En soi, ce n’est pas le fait que Suckling ait été payé qui me dérange. C’est plutôt le manque de transparence et le fait qu’on ait affirmé le contraire à plusieurs reprises. De plus, pourquoi avoir eu à passer par la loi d’accès à l’information pour obtenir les documents nécessaires…? On pourrait croire qu’il y a quelque chose à cacher.
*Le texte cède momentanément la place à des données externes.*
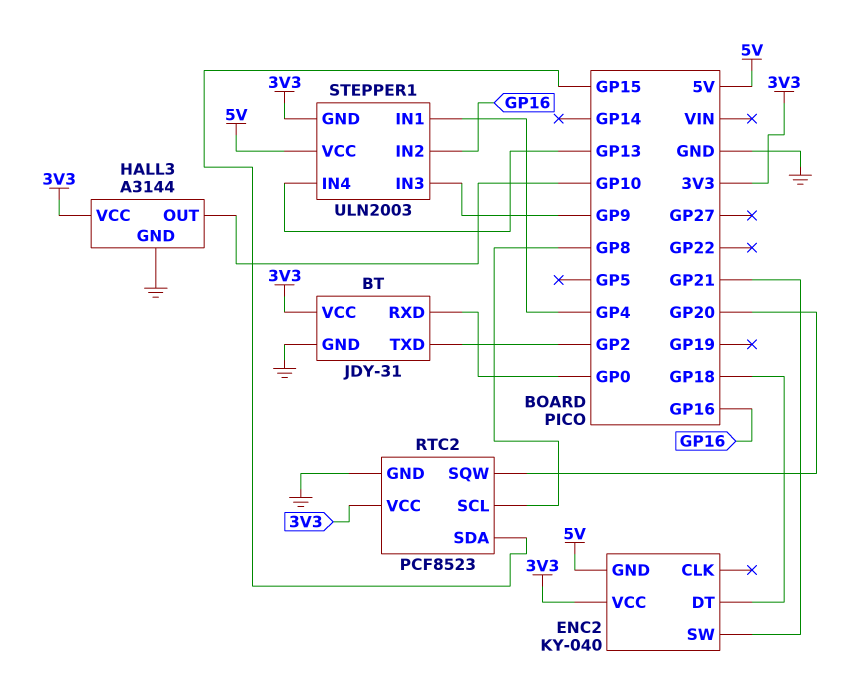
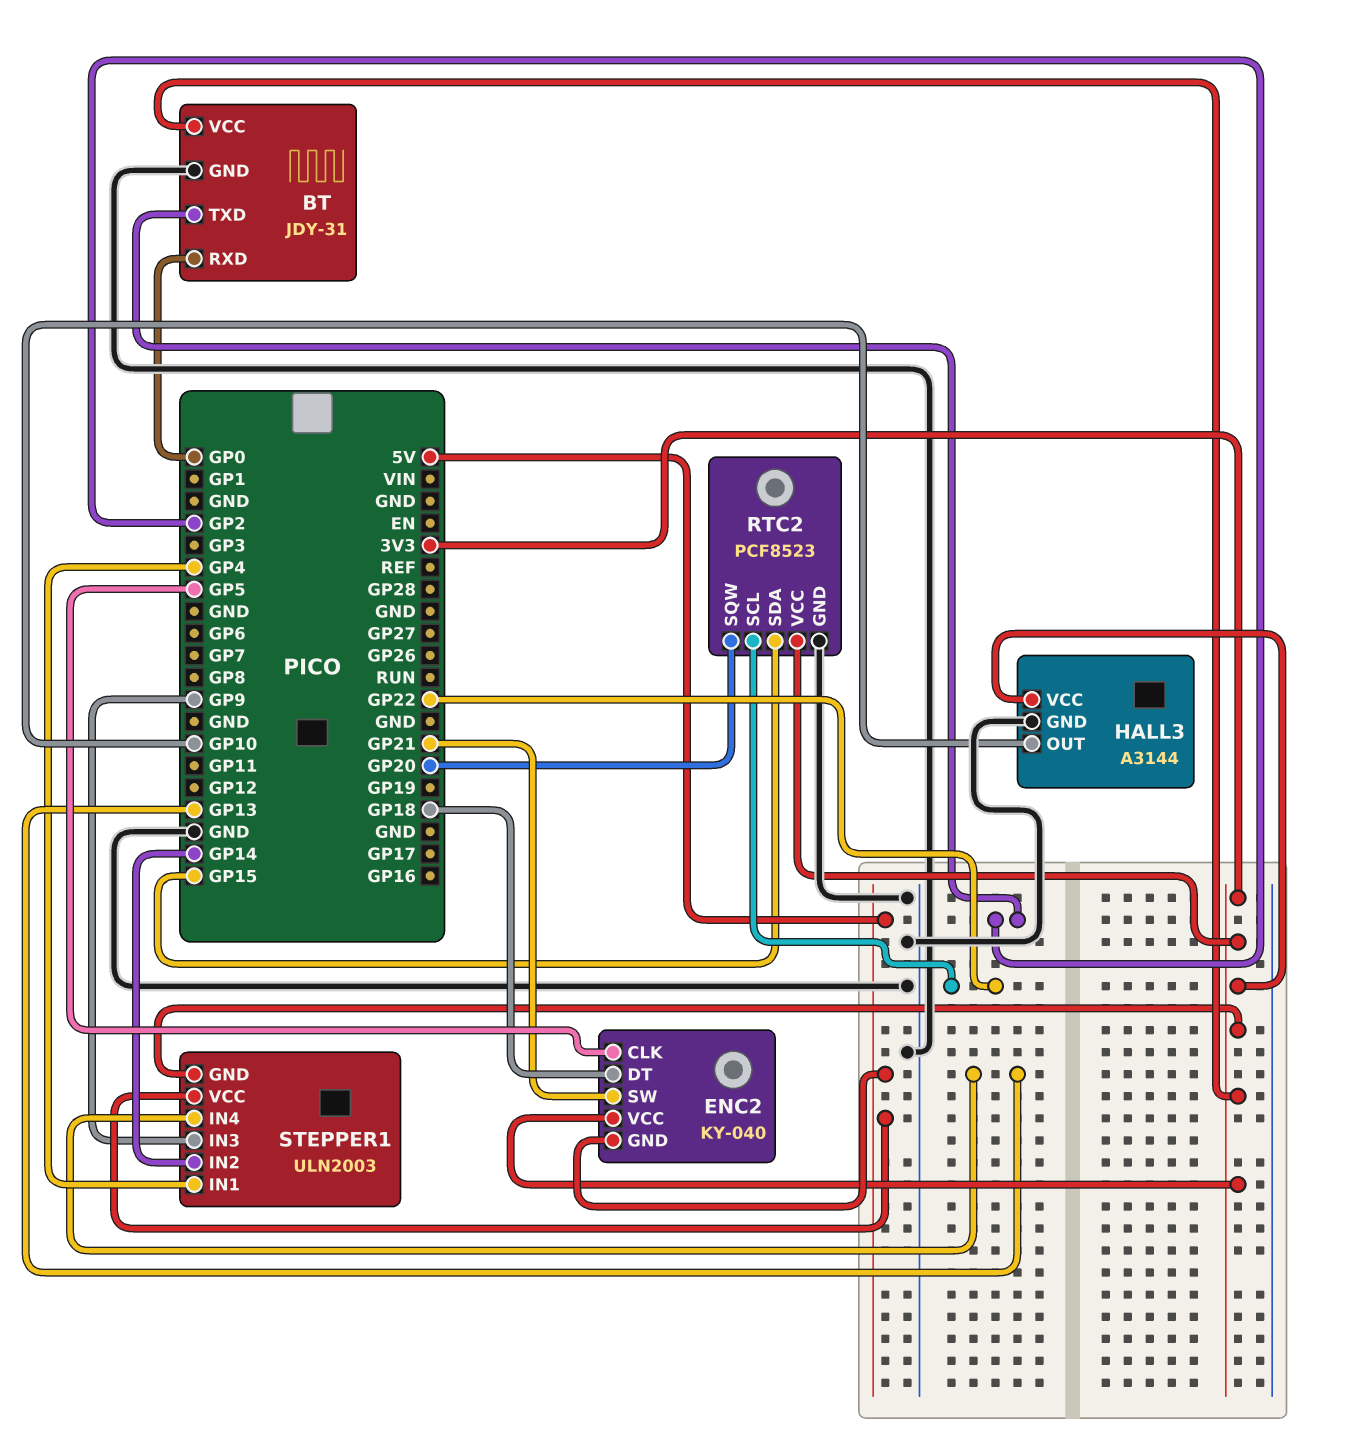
ENC2 pin CLK: none -> GP5
RTC2 pin SCL: GP8 -> GP22
STEPPER1 pin IN2: GP16 -> GP14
La vraie question est aussi posée par Lesley Chesterman, chroniqueuse gastronomique à The Gazette… On a payé 18000$ pour ça? Pour cette somme, on a eu droit à 9 minutes et 21 secondes de vidéo avec le chroniqueur. Vous pouvez calculer le salaire horaire et rêver du métier de prestigieux chroniqueur de vins… Il a aussi dégusté et noté une centaine de vins (31 étaient commercialisés) à chaque année, mais cette partie du contrat était non-rémunérée…
Au final, cette histoire nous renvoie à la confiance qu’on accorde à un critique. En cette ère 2.0, je préfère me fier à des gens que je connais bien et à qui je peux faire confiance aveugle, à la fois au niveau de ma compatibilité avec leurs goûts, même si ce ne sont pas des professionnels.